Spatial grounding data

:::

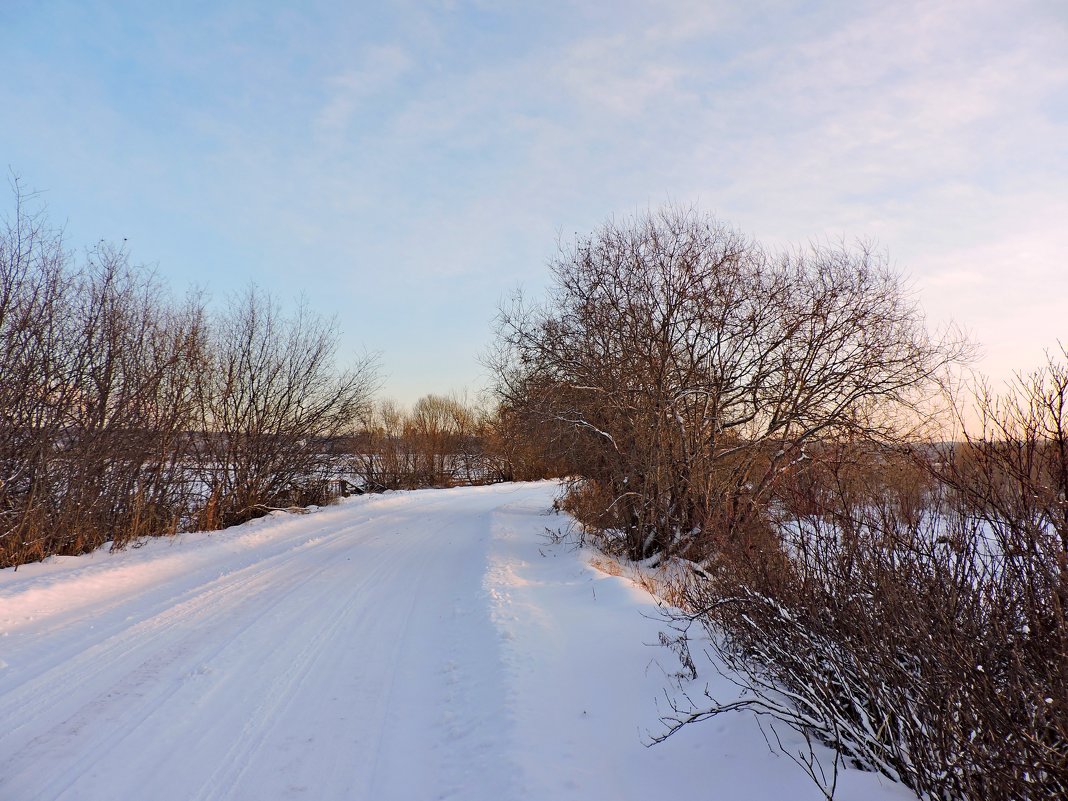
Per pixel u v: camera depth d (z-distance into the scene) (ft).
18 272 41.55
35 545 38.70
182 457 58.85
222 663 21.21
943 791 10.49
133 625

:::

WORK INSTRUCTIONS
Restate the entries verbatim, without pictures.

COMPLETED TASK
Per pixel u v: camera depth d (z-distance into the scene) (ft).
18 272 41.55
35 545 38.70
182 457 58.85
222 663 21.21
943 791 10.49
133 625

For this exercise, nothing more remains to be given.